Supported Data Sources

Source	Mode	Description
Keboola	Batch pull	DuckDB Keboola extension downloads tables to Parquet on a schedule
BigQuery	Remote attach	DuckDB BQ extension; queries execute in BigQuery, no local download
Jira	Real-time push	Webhook receiver updates Parquet files incrementally

Adding a new source means creating connectors/<name>/extractor.py that produces extract.duckdb with a _meta table (table_name, description, rows, size_bytes, extracted_at, query_mode).
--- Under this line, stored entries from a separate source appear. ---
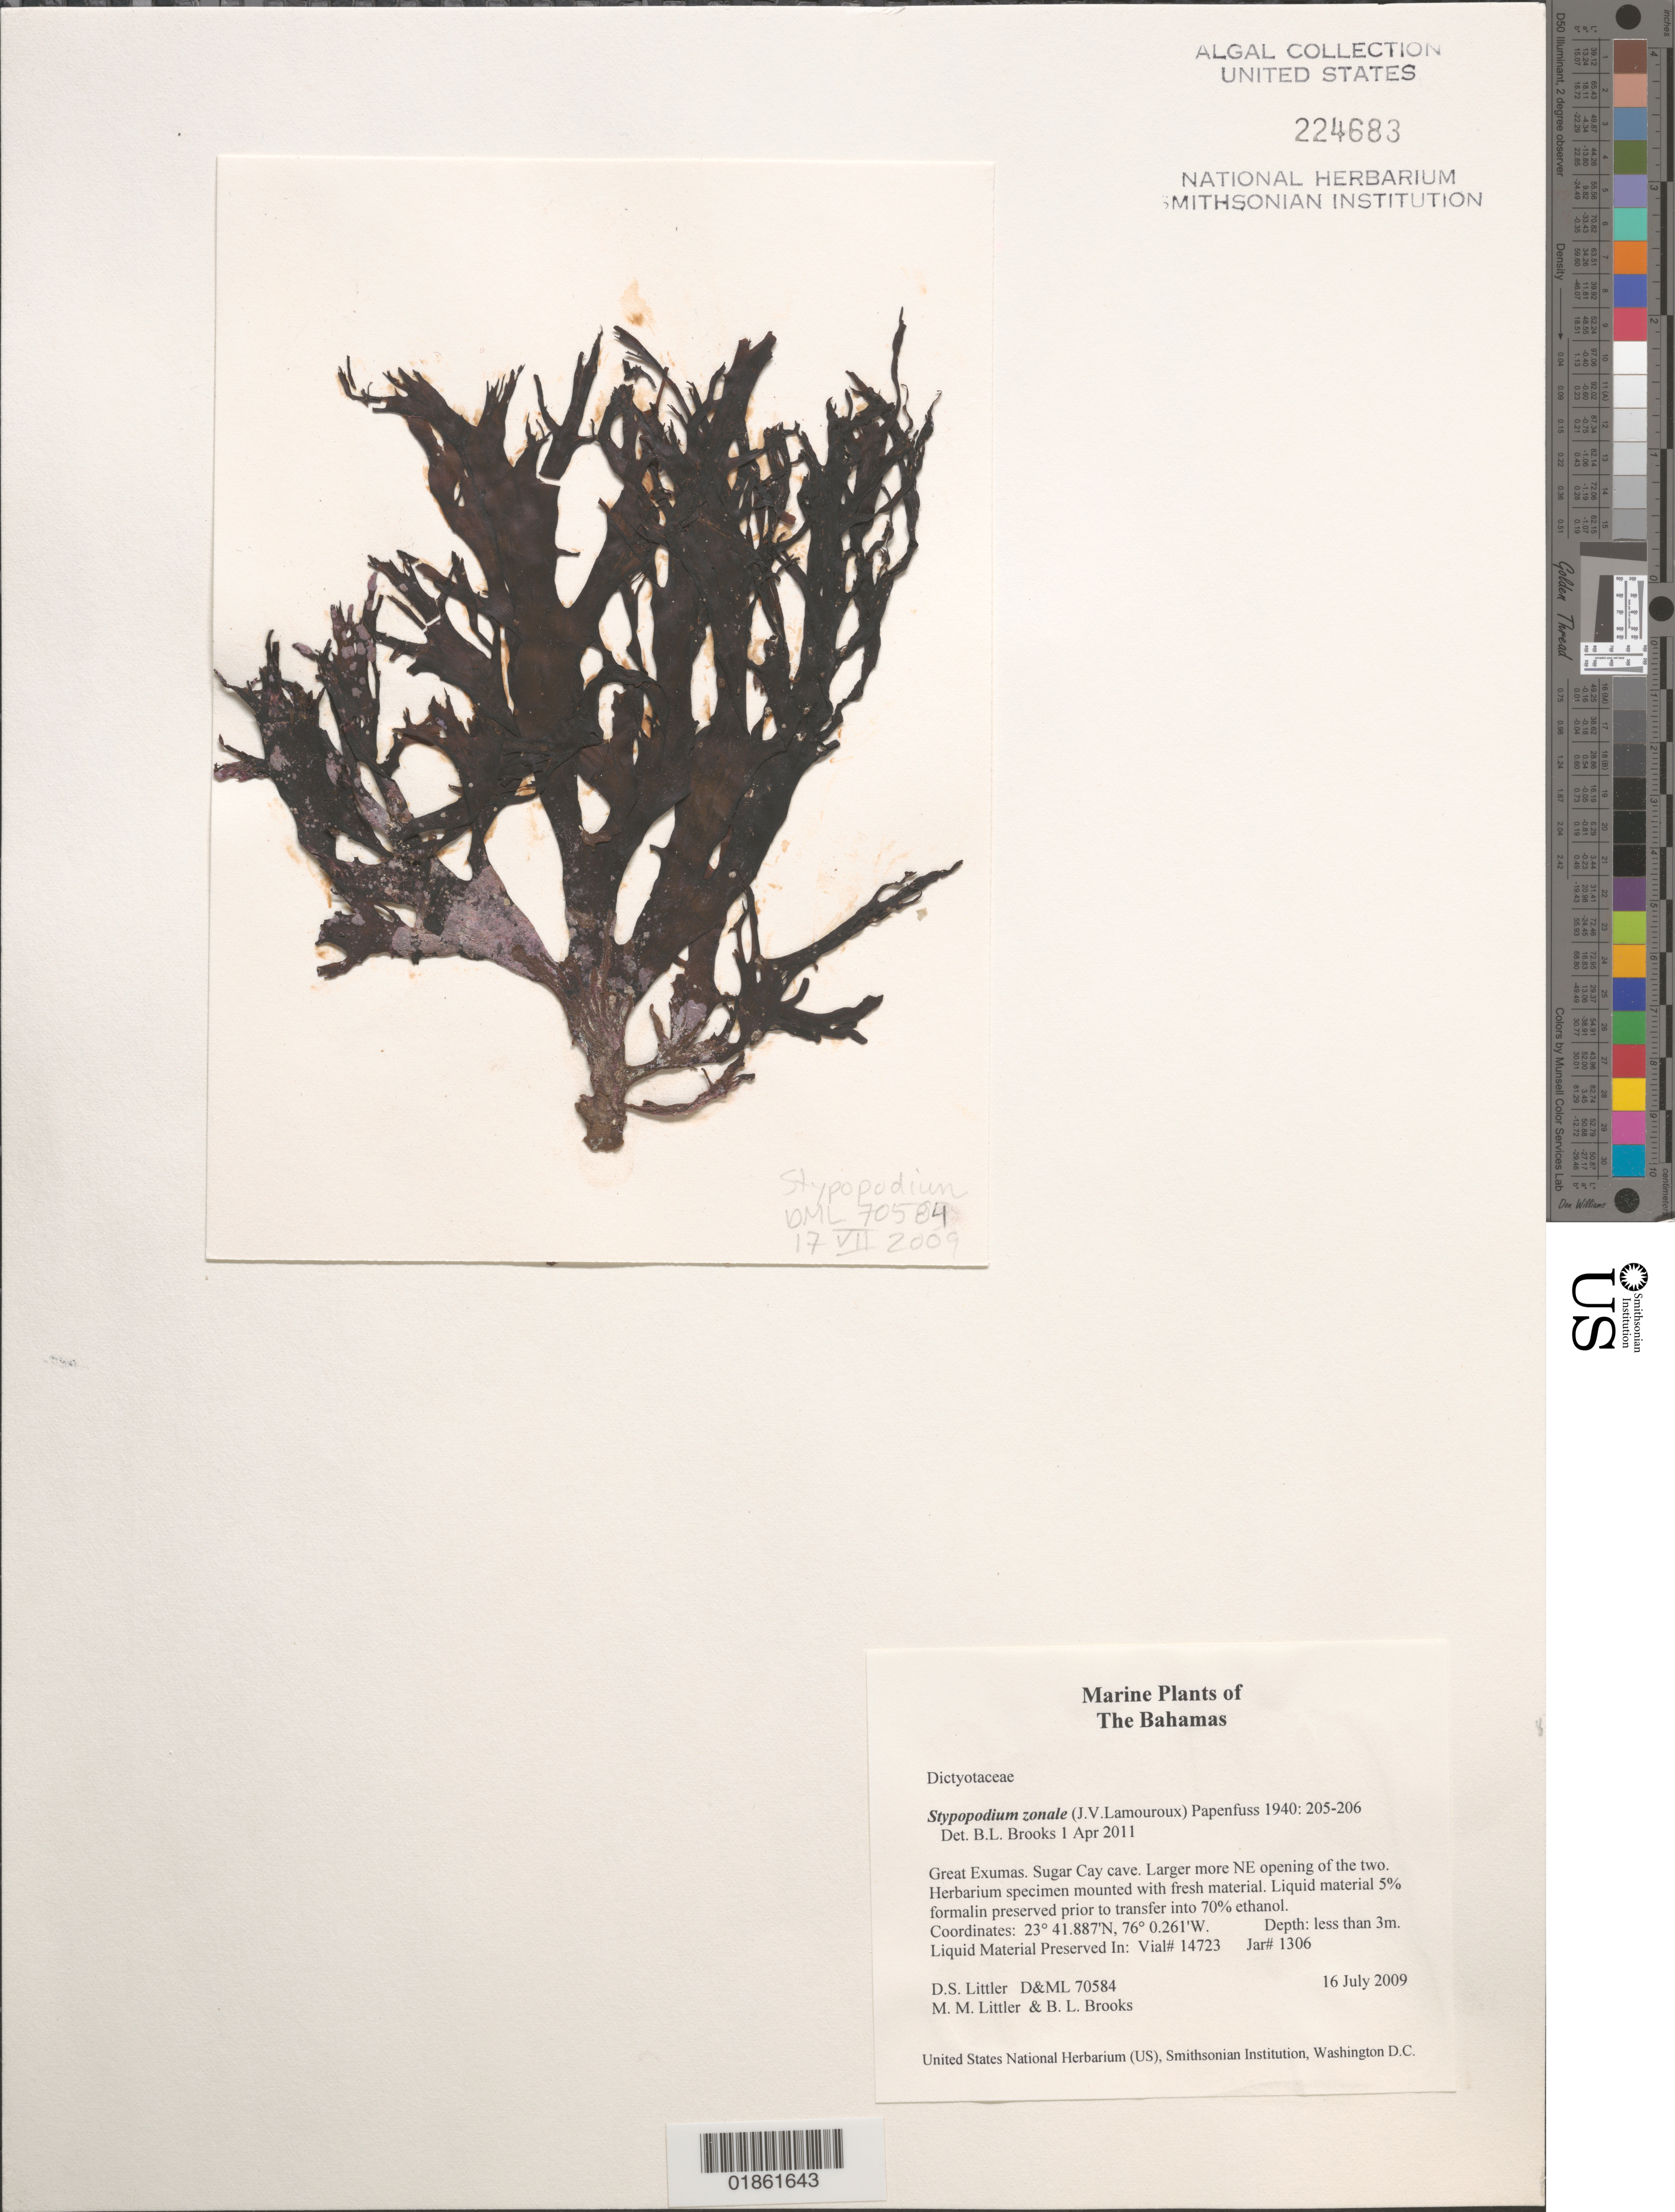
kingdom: Chromista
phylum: Ochrophyta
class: Phaeophyceae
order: Dictyotales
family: Dictyotaceae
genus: Stypopodium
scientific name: Stypopodium sp.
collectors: D. S. Littler & M. M. Littler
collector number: D&ML 70584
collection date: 2009-07-17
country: Bahamas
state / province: Exuma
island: Sugar Cay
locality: Exumas. Sugar Cay. Blue Holes. NE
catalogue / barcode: US 224683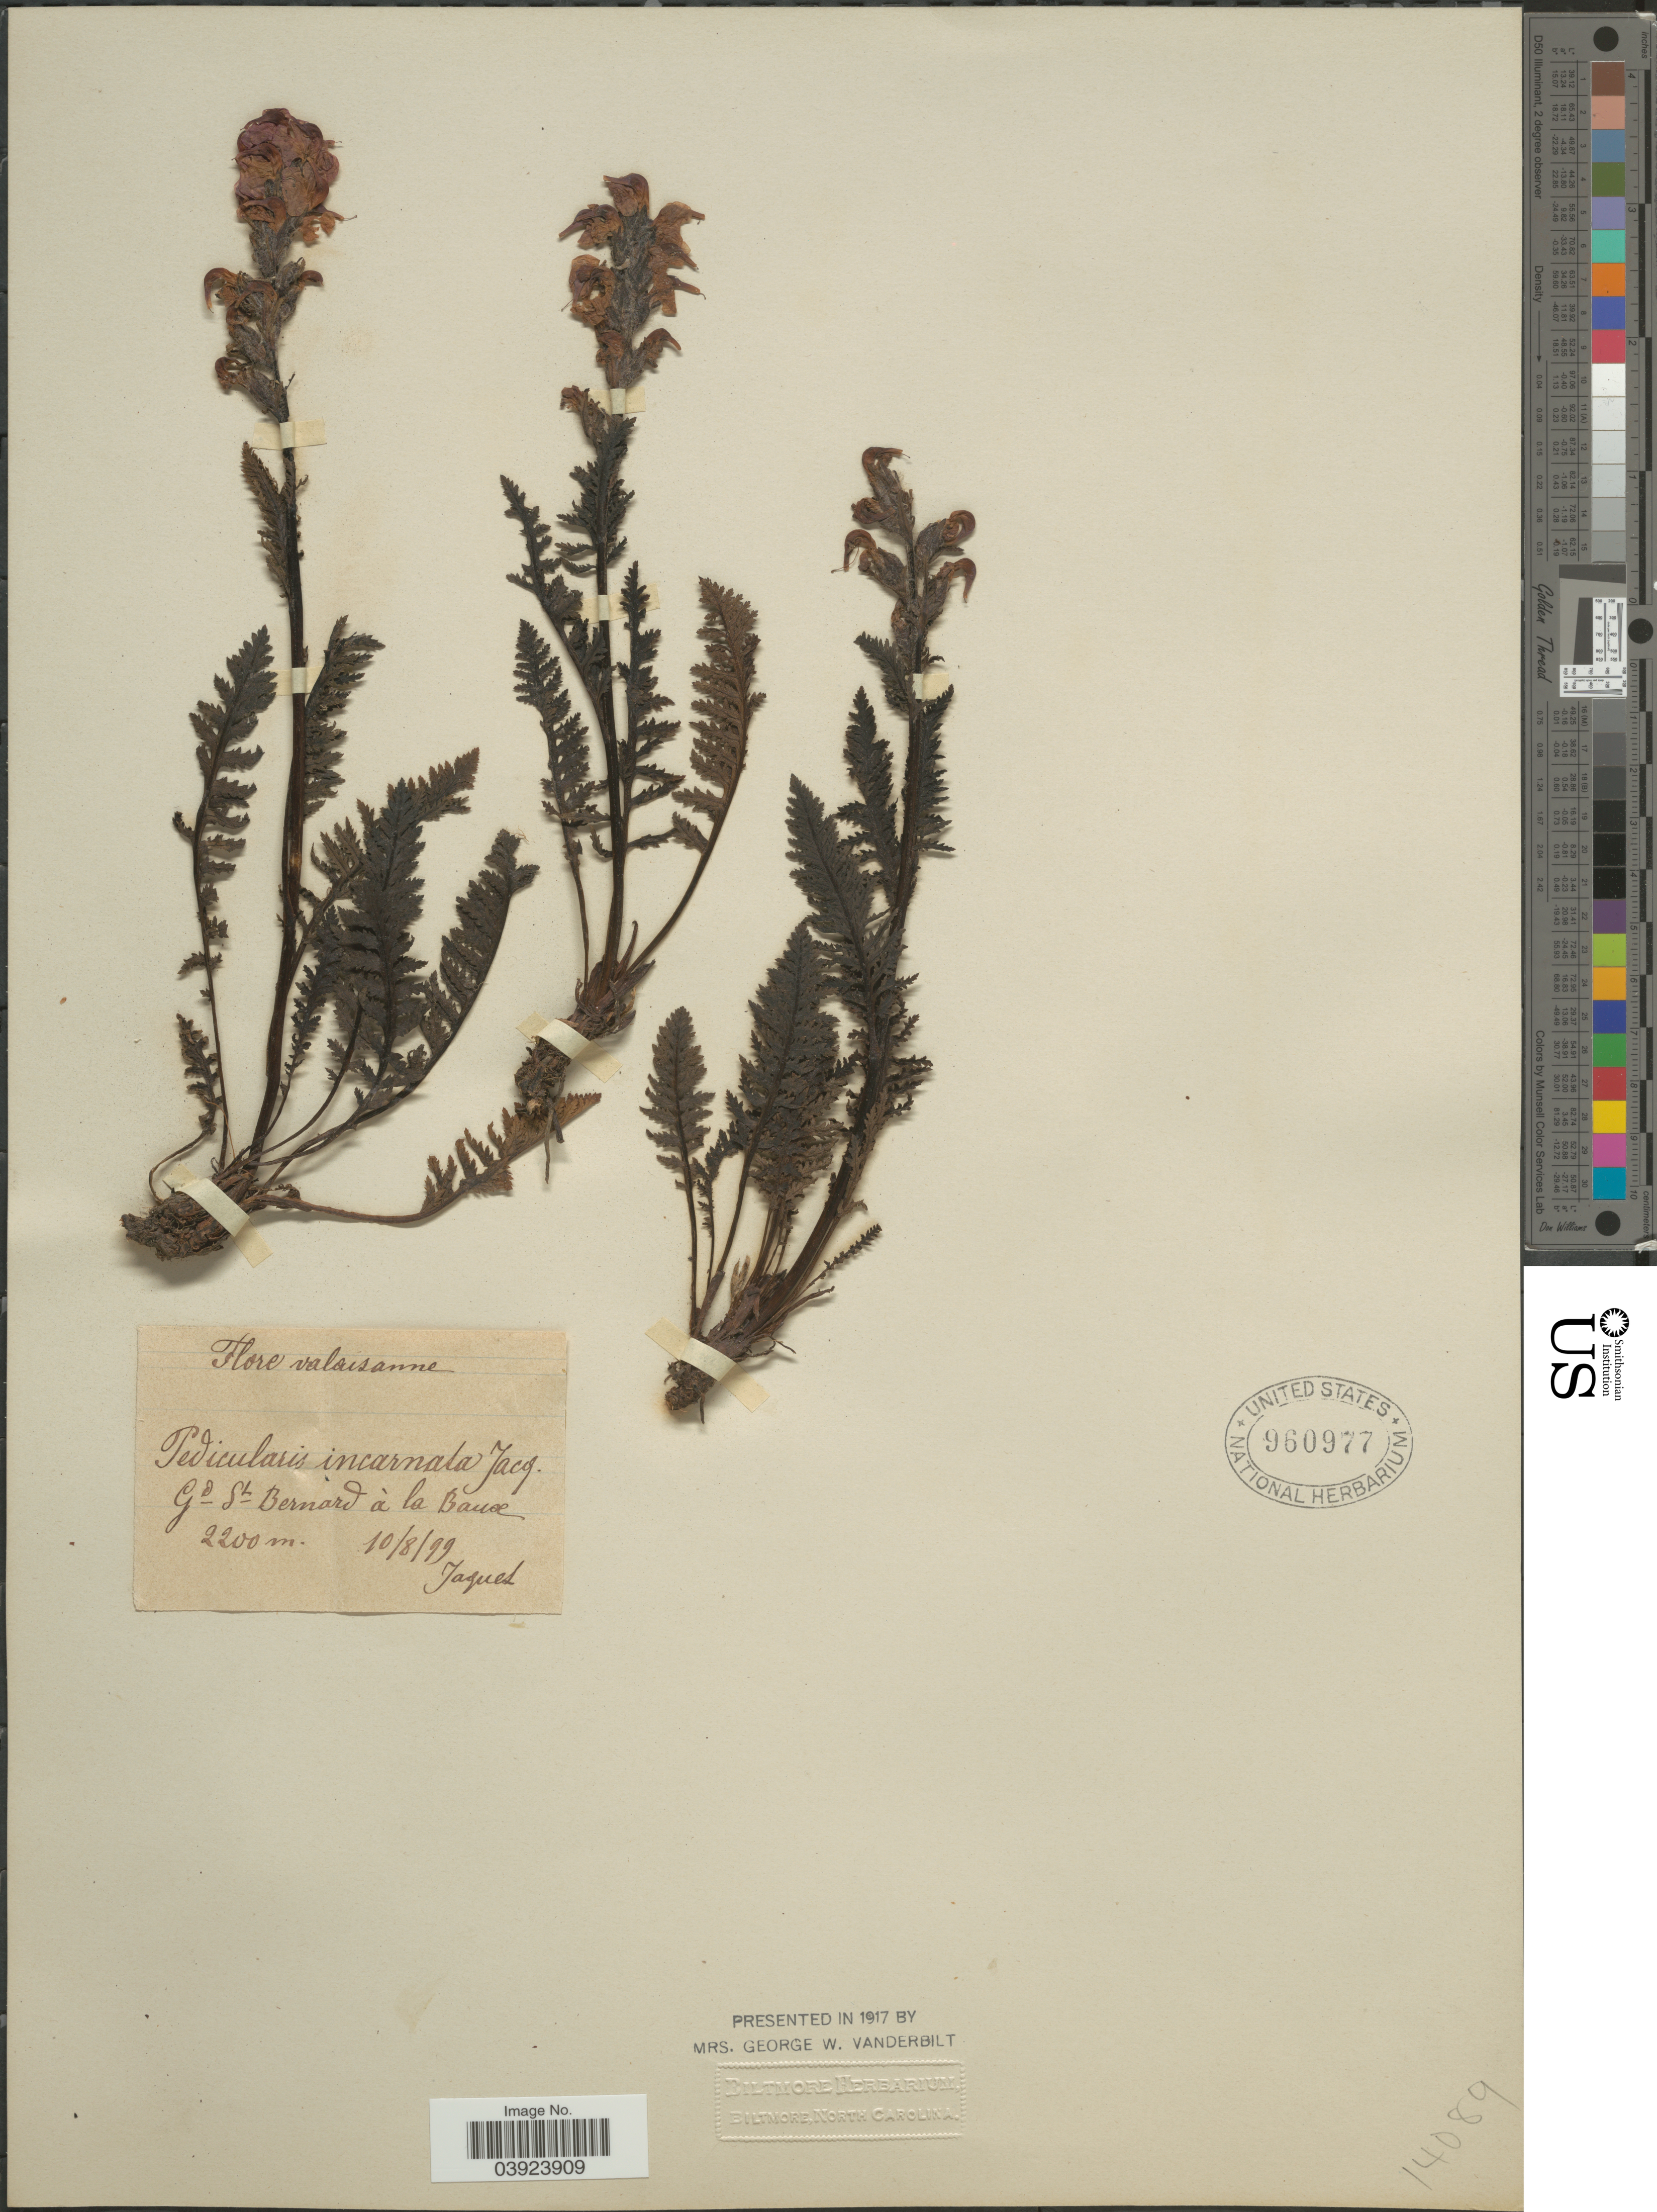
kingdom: Plantae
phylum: Tracheophyta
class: Magnoliopsida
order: Lamiales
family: Orobanchaceae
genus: Pedicularis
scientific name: Pedicularis incarnata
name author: L.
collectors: -. Jaquet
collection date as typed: Transcribed d/m/y: 10/8/99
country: Switzerland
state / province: Valais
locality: Valaisanne. Gd. St. Bernard à la Baux.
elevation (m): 2200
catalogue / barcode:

The orchestrator attaches it automatically.

Quick Start with Docker

# Clone the repository
git clone https://github.com/keboola/agnes-the-ai-analyst.git
cd agnes-the-ai-analyst

# Copy and edit configuration
cp config/instance.yaml.example config/instance.yaml
cp config/.env.template .env
# Edit both files for your environment

# Start the app and scheduler
docker compose up

# Start with all optional services (Telegram bot, etc.)
docker compose --profile full up

Once running, the FastAPI app is available at http://localhost:8000. Trigger a manual sync:

curl -X POST http://localhost:8000/api/sync/trigger

Development Setup

# Create and activate virtual environment
python3 -m venv .venv && source .venv/bin/activate

# Install dependencies
uv pip install ".[dev]"

# Run FastAPI locally with hot reload
uvicorn app.main:app --reload

# Run the test suite
pytest tests/ -v

Project Structure

├── src/                    # Core engine
│   ├── db.py               # DuckDB schema (system.duckdb, analytics.duckdb)
│   ├── orchestrator.py     # SyncOrchestrator — ATTACHes extract.duckdb files
│   ├── repositories/       # DuckDB-backed CRUD (sync_state, table_registry, users, etc.)
│   ├── profiler.py         # Data profiling
│   └── catalog_export.py   # OpenMetadata catalog export
├── app/                    # FastAPI application
│   ├── main.py             # App setup, router registration
│   ├── api/                # REST API (sync, data, catalog, admin, auth)
│   ├── auth/               # Auth providers (Google OAuth, email magic link, desktop JWT)
│   └── web/                # HTML dashboard routes
├── connectors/             # Data source connectors (extract.duckdb contract)
│   ├── keboola/            # Keboola: extractor.py (DuckDB extension) + client.py (fallback)
│   ├── bigquery/           # BigQuery: extractor.py (remote-only via DuckDB BQ extension)
│   └── jira/               # Jira: webhook + incremental parquet → extract.duckdb
├── cli/                    # CLI tool (`da sync`, `da query`, `da admin`)
├── services/               # Standalone services (scheduler, telegram_bot, ws_gateway, etc.)
├── scripts/                # Utility + migration scripts
├── config/                 # Configuration templates (instance.yaml.example)
├── docs/                   # Documentation + metric YAML definitions
└── tests/                  # Test suite (633 tests)

Configuration

File	Purpose
`config/instance.yaml`	Instance-specific settings: branding, data source type, auth provider, Google domain
`.env`	Secrets and environment variables — never committed
`system.duckdb` `table_registry` table	Table definitions managed via `POST /api/admin/tables/{id}` or the web UI

Copy the example to get started:

cp config/instance.yaml.example config/instance.yaml

See config/instance.yaml.example for all available options.

Documentation

Hackathon TL;DR — condensed deploy + dev playbooks (for both humans and AI agents)
Onboarding Guide — end-to-end Terraform deployment into a GCP project (recommended for production)
Deployment Guide — chooses between Terraform and Docker Compose; covers OSS self-host
Configuration Reference — instance.yaml, env vars, per-instance options
Architecture — orchestrator, extractors, DB layout
Quickstart — local development

Contributing

Fork the repository and create a feature branch.
Run pytest tests/ -v to verify all tests pass before opening a pull request.
Keep commits focused and messages concise.
Open a pull request against main with a clear description of the change.

For bugs and feature requests, open a GitHub issue.

License

This project is licensed under the MIT License.